Con riguardo a questi ultimi questa Corte ha altresì chiarito che, seppure nel nuovo quadro normativo non spetti più un autonomo potere di qualificazione delle esigenze aziendali idonee a consentire l’assunzione a termine, tuttavia, la mediazione collettiva ed i relativi esiti concertativi restano pur sempre un elemento rilevante di rappresentazione delle esigenze aziendali in termini compatibili con la tutela degli interessi dei dipendenti, con la conseguenza che gli stessi debbono essere attentamente valutati dal giudice ai fini della configurabilità nel caso concreto dei requisiti della fattispecie legale.

Infine, con riferimento alle ragioni sostitutive, questa Corte (v.

Cass. 26-1-2010 n. 1576, Cass. 26.10.2010 n. 1577) ha precisato che "nelle situazioni aziendali complesse, in cui la sostituzione non è riferita ad una singola persona, ma ad una funzione produttiva specifica, occasionalmente scoperta, l’apposizione del termine deve considerarsi legittima se l’enunciazione dell’esigenza di sostituire lavoratori assenti – da sola insufficiente ad assolvere l’onere di specificazione delle ragioni stesse – risulti integrata dall’indicazione di elementi ulteriori (quali l’ambito territoriale di riferimento, il luogo della prestazione lavorativa, le mansioni dei lavoratori da sostituire, il diritto degli stessi alla conservazione del posto di lavoro) che consentano di determinare il numero dei lavoratori da sostituire, ancorchè non identificati nominativamente, ferma restando, in ogni caso, la verificabilità della sussistenza effettiva del prospettato presupposto di legittimità".

La Corte d’Appello, ha fatto corretta applicazione dei suddetti principi, ponendo a fondamento della propria decisione la circostanza che la lavoratrice era stata assunta come portalettere per "sostenere il livello del servizio del recapito durante la fase di realizzazione dei processi di mobilità, tuttora in fase di completamento, di cui agli accordi del 17.18 e 23 ottobre, 11 dicembre 2002, che prevedono al riguardo, il riposizionamento su tutto il territorio degli organici della società". Ed infatti, tale causale era prevista dall’art. 25 del CCNL del 2001, la cui efficacia veniva a scadenza il 31 dicembre del 2001, con la conseguente inefficacia della clausola appositiva del termine.

Occorre ricordare, in proposito, come la L. 28 febbraio 1987, n. 56, art. 23, nel demandare alla contrattazione collettiva la possibilità di individuare – oltre le fattispecie tassativamente previste dalla L. 18 aprile 1962, n. 230, art. 1, e successive modifiche nonchè dal D.L. 29 gennaio 1983, n. 17, art. 8 bis, convertito con modificazioni dalla L. 15 marzo 1983, n. 79 – nuove ipotesi di apposizione di un termine alla durata del rapporto di lavoro, configura una vera e propria delega in bianco a favore dei sindacati, i quali, pertanto, non sono vincolati all’individuazione di figure di contratto a termine comunque omologhe a quelle previste per legge (principio ribadito dalle Sezioni Unite di questa Suprema Corte con sentenza 2 marzo 2006 n. 4588), e che in forza della sopra citata delega in bianco le parti sindacali hanno individuato, quale ipotesi legittimante la stipulazione di contratti a termine, quella di cui al citato art. 25, comma 2, del c.c.n.l. 11 gennaio 2001.

Esercizi —
1) Spiega in non più di tre frasi perché, nel testo sui contratti a termine, la clausola appositiva del termine risulta inefficace.
2) Continua il testo sui contratti a termine a partire dalla sua ultima frase.

Insieme di dati —
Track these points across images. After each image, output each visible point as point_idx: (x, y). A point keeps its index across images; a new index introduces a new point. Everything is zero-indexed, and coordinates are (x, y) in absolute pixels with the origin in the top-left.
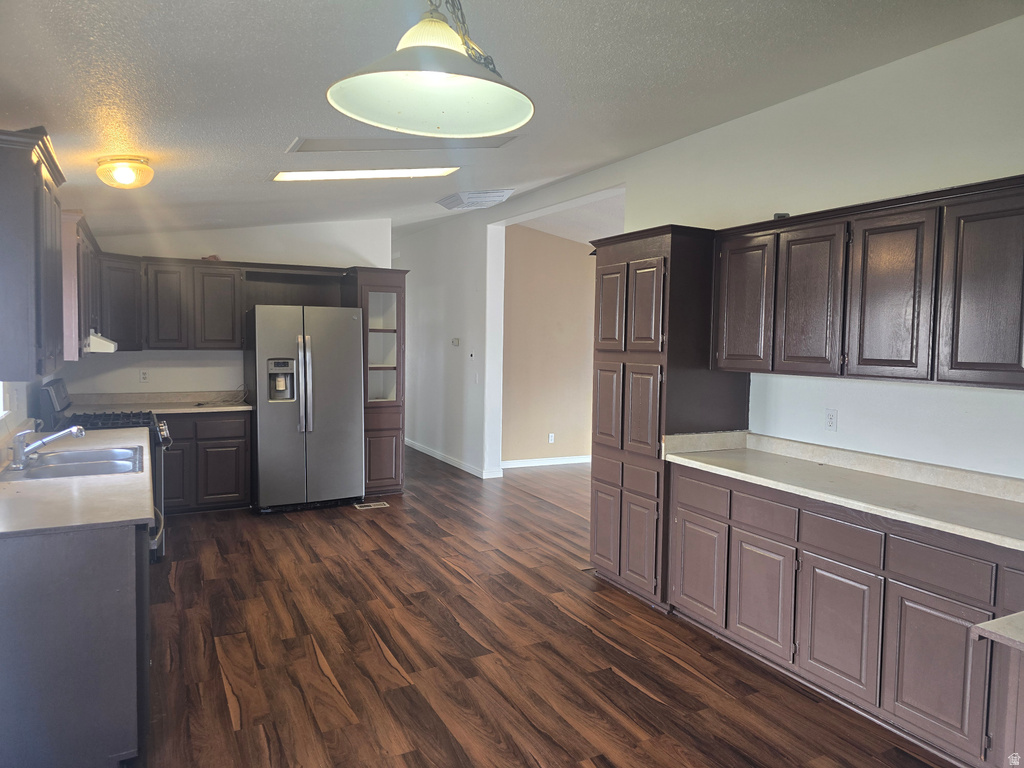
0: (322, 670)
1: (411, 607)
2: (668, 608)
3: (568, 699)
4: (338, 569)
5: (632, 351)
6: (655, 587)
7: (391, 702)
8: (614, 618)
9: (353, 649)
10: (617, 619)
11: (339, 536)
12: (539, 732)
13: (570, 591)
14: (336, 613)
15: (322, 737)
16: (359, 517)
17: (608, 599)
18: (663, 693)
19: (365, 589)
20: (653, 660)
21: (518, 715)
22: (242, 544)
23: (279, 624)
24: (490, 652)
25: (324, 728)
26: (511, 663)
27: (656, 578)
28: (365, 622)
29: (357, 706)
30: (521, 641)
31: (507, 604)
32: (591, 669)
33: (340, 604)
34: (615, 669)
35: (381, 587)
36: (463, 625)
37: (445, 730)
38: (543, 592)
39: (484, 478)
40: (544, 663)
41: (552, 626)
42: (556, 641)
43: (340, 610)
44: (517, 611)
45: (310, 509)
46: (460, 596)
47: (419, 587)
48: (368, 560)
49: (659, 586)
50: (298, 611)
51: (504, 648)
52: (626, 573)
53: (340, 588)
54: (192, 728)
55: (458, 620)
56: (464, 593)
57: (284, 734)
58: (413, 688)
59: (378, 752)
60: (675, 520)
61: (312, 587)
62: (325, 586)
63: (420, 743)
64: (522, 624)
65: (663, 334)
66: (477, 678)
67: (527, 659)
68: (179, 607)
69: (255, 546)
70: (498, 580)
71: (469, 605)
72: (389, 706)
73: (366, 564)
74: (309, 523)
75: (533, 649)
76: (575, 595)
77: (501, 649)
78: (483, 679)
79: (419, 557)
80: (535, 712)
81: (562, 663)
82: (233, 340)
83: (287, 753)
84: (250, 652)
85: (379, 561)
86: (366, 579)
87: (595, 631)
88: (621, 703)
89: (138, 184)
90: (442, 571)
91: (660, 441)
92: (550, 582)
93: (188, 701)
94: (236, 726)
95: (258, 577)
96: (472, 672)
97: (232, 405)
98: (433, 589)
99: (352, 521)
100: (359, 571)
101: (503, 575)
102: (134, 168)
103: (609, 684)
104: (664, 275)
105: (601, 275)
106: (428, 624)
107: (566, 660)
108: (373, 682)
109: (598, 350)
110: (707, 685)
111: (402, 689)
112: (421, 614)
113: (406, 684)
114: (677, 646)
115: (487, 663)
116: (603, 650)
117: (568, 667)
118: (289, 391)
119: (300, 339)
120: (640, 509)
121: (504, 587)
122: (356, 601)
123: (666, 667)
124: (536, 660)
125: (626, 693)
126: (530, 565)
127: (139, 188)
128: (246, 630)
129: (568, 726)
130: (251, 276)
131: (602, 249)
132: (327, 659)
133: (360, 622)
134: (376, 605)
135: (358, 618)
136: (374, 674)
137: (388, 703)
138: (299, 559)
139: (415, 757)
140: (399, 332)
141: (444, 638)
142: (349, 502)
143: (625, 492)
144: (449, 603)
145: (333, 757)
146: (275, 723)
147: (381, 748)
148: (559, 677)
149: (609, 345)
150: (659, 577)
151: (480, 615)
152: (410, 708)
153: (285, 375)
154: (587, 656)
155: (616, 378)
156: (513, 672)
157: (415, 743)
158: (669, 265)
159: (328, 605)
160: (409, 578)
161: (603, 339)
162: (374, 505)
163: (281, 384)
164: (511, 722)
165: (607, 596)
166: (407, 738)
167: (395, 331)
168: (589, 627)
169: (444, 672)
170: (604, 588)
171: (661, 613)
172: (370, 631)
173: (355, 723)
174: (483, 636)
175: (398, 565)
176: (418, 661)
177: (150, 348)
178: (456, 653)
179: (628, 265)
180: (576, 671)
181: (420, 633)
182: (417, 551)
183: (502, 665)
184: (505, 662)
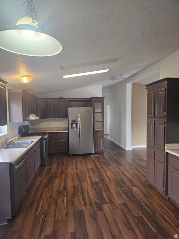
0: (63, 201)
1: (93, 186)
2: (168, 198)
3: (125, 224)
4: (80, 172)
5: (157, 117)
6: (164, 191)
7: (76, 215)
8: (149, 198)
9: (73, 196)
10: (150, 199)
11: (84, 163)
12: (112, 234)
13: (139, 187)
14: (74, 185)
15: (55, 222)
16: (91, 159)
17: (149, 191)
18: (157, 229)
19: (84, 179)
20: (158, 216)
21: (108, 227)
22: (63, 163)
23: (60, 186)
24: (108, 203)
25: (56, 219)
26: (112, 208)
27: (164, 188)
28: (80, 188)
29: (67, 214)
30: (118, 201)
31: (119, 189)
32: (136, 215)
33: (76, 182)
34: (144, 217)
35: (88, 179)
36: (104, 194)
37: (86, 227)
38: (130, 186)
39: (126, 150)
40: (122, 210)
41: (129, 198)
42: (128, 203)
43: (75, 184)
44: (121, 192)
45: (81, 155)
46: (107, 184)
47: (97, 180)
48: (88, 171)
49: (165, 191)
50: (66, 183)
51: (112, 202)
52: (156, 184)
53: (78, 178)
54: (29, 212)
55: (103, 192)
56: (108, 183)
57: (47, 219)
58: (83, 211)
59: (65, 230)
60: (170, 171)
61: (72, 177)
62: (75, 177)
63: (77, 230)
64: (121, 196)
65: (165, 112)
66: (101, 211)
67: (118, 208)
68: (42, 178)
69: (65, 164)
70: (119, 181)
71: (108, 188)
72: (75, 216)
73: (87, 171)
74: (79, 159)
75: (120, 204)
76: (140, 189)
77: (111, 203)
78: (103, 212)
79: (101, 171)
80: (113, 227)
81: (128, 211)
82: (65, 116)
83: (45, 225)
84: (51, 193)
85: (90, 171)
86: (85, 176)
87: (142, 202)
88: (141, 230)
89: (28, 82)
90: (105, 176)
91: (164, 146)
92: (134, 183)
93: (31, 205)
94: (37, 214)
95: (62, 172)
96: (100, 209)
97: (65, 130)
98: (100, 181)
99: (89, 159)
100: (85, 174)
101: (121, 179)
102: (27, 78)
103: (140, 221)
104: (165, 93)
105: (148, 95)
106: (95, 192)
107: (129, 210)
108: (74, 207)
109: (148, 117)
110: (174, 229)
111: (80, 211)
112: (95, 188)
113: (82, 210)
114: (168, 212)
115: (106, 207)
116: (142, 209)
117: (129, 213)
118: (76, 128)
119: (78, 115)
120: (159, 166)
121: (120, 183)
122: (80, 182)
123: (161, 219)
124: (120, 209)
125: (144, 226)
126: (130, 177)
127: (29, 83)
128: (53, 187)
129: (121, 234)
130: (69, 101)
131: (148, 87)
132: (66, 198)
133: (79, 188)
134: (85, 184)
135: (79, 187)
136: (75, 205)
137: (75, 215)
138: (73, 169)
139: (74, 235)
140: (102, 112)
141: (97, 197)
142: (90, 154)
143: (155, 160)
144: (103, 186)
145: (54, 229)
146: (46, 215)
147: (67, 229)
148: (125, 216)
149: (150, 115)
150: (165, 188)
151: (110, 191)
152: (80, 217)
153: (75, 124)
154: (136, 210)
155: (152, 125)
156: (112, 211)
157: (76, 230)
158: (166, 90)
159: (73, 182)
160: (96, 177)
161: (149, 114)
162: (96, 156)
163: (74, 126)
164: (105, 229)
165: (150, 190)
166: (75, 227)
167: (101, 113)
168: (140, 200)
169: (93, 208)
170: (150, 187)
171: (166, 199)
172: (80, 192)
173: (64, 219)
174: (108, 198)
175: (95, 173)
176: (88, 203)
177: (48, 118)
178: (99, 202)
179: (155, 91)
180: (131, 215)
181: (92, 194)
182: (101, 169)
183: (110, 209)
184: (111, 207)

Risposte scritte —
1) La lavoratrice era stata assunta come portalettere con una causale prevista dall'art. 25 del CCNL del 2001. L'efficacia di quel contratto collettivo scadeva il 31 dicembre 2001, e da questa scadenza deriva l'inefficacia della clausola appositiva del termine.

2)
L’art. 25, comma 2, del CCNL 11 gennaio 2001 prevede, infatti, quale ipotesi legittimante la stipulazione di contratti a termine, la presenza di esigenze di carattere straordinario conseguenti a processi di riorganizzazione, ivi ricomprendendo un più funzionale riposizionamento di risorse sul territorio, anche derivanti da innovazioni tecnologiche ovvero conseguenti all’introduzione e/o sperimentazione di nuove tecnologie, prodotti o servizi.

Tale statuizione, che costituisce la ratio decidendi della sentenza d’appello in esame, non è stata censurata con i motivi d’impugnazione, rimanendo nella difesa impugnatoria di parte ricorrente priva di riscontro la legittimità della clausola di apposizione del termine.

3. Con il terzo motivo di censura (rubricato come "quarto motivo" nel ricorso) è dedotta violazione e falsa applicazione di norme di diritto, omessa, insufficiente e contraddittoria motivazione (art. 360 c.p.c., n. 3 e n. 4).

Con riguardo alle richieste economiche, la domanda di condanna non veniva supportata da alcun elemento probatorio idoneo a soddisfare il precetto di cui agli artt. 2697 e ss. c.c., non avendo la ricorrente fornito la prova del danno conseguito alla nullità della causale che fissa un termine al rapporto di lavoro, tenuto conto, altresì, che l’automatismo tra risarcimento e compensi retributivi perduti è da escludere ove si accerti che il danno del lavoratore si è ridotto in misura corrispondente ad altri compensi percepiti (cd. aliunde perceptum) per prestazioni lavorative svolte – nel periodo considerato – presso altri datori di lavoro.

4. Con il quarto motivo di ricorso (rubricato come "quinto motivo" nel ricorso) è prospettato il vizio di omessa, insufficiente e contraddittoria motivazione.

La Corte d’Appello avrebbe omesso di motivare in ordine all’eccezione sull’aliunde perceptum, ritenendo che l’esame della stessa avrebbe dovuto essere rimandato alla fase esecutiva.

5. I suddetti motivi, in ragione della loro connessione, devono essere trattati congiuntamente. Gli stessi sono inammissibili in ragione della statuizione della Corte d’Appello sul giudicato interno che non ha costituito oggetto di censura.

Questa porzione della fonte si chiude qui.